Complete step by step answer
Let us assume that the approximate minimum distance of Pluto from the Earth is $x$ miles.
We are given the question that the distance of the Betelgeuse, in the constellation of Orion from the Earth is approximately $1.24 \times {10^6}$ times Pluto’s minimum distance from the Earth.
We can say, therefore, that the distance of Betelgeuse from the Earth is equal to the $1.24 \times {10^6}$ multiplied by the distance of Pluto from the Earth.
We have considered Pluto's distance from the Earth be $x$ miles.
Therefore,
\[{\text{Distance of Betelgeuse from Earth }} = 1.24 \times {10^6} \times x\]
We are given that the approximate distance of the Betelgeuse from the Earth is $3.36 \times {10^{15}}$ miles.
Substituting the value $3.36 \times {10^{15}}$ for the Distance of Betelgeuse from Earth in the equation \[{\text{Distance of Betelgeuse from Earth }} = 1.24 \times {10^6} \times x\], we get
\[3.36 \times {10^{15}} = 1.24 \times {10^6} \times x\]
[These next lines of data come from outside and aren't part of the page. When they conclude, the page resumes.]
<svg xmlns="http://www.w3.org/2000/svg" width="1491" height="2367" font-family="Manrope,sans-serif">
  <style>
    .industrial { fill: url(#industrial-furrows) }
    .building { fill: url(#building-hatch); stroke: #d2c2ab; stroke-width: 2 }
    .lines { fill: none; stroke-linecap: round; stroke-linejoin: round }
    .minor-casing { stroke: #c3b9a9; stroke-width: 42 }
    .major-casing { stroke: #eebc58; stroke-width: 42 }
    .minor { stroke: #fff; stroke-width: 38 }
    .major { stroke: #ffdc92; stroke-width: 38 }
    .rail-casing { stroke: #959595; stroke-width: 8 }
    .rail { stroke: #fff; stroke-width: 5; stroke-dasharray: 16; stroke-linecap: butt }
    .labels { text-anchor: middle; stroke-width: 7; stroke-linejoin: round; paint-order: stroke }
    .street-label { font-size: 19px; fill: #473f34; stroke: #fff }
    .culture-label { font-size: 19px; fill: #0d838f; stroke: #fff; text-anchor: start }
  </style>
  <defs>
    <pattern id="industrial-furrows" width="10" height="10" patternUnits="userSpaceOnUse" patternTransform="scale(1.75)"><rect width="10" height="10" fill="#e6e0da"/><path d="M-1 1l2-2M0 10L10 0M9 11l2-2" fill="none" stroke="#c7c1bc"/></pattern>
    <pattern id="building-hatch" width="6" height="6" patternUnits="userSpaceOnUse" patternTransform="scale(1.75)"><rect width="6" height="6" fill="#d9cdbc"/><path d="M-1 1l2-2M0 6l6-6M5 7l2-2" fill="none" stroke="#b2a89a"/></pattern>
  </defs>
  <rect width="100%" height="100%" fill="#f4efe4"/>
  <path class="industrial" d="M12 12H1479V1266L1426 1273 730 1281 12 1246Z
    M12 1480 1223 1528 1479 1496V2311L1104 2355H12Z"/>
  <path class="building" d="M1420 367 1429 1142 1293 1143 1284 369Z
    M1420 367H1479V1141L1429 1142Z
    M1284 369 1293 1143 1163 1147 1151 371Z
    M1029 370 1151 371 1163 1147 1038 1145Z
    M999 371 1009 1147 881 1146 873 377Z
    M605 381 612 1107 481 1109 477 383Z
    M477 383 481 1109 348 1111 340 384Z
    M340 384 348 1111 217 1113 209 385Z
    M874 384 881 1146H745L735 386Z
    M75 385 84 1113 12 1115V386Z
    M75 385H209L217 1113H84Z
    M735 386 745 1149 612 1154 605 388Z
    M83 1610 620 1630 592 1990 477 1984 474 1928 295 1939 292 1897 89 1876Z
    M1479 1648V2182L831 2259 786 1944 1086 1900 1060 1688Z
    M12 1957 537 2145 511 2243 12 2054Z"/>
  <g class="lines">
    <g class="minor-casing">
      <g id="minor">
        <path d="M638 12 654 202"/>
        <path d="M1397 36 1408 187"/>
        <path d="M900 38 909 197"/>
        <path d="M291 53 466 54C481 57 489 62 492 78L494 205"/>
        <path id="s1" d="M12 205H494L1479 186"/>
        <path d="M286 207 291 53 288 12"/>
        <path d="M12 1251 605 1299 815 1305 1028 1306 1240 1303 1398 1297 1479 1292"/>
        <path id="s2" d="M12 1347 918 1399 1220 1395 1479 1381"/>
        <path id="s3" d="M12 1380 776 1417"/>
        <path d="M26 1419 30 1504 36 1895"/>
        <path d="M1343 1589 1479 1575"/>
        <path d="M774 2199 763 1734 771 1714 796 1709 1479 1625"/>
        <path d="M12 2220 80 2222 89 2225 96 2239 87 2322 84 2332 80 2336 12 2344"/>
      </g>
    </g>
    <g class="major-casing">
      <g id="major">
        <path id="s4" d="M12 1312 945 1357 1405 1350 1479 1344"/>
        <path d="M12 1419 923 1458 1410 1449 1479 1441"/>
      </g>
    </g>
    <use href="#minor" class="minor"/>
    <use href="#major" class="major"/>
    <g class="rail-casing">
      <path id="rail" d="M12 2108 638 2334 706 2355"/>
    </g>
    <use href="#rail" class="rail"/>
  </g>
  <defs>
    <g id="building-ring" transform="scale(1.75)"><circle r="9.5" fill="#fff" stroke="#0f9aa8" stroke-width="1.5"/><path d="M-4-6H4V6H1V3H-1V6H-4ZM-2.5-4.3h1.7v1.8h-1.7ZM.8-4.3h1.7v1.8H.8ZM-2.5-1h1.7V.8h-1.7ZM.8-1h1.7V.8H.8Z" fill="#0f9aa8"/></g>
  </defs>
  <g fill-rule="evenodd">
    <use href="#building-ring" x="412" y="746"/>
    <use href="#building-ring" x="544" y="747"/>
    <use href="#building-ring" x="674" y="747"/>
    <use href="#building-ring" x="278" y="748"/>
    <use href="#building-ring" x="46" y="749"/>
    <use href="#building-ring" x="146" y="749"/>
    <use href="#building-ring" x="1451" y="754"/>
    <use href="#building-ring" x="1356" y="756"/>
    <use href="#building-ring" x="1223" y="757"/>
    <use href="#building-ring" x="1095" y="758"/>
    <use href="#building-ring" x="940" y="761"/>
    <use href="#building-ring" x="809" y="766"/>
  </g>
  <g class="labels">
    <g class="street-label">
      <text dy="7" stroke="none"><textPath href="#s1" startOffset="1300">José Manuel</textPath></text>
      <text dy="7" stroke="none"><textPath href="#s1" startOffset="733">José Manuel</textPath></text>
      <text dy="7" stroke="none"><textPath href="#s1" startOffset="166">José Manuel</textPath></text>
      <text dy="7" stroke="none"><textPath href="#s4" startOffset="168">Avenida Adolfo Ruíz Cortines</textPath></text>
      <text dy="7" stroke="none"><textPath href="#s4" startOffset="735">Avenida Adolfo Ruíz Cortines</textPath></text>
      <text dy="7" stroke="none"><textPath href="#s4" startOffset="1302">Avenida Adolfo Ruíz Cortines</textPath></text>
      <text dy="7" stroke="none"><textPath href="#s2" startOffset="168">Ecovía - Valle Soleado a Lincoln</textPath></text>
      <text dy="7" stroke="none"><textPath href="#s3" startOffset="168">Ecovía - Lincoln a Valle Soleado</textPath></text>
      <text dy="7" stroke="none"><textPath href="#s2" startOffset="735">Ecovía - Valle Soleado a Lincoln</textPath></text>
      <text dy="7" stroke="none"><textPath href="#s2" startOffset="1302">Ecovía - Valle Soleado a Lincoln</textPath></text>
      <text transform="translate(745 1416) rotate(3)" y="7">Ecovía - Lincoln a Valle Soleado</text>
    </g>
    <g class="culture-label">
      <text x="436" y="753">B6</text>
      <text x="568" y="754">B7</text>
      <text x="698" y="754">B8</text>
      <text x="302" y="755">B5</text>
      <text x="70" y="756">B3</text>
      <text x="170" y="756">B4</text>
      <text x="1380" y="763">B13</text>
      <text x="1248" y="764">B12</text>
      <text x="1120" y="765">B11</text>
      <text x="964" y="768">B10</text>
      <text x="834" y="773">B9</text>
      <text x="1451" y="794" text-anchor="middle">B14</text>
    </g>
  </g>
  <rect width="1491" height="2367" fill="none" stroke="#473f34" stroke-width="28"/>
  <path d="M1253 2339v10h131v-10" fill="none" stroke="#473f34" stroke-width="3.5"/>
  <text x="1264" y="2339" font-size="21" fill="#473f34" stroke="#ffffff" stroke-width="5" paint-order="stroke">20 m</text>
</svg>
Dividing the equation throughout by \[1.24 \times {10^6}\], we can solve for the value of $x$.
\[\dfrac{{3.36 \times {{10}^{15}}}}{{1.24 \times {{10}^6}}} = \dfrac{{1.24 \times {{10}^6}}}{{1.24 \times {{10}^6}}} \times x\]
$
  \dfrac{{3.36}}{{1.24}} \times {10^9} = x \\
  x \approx 2.7 \times {10^9} \\
$
Thus, the approximate minimum distance of Pluto from the Earth is \[2.7 \times {10^9}\]miles.

Note: The unit of the distance is miles throughout the solution. The solution is represented in scientific notation, as the distance is represented in the power of 10.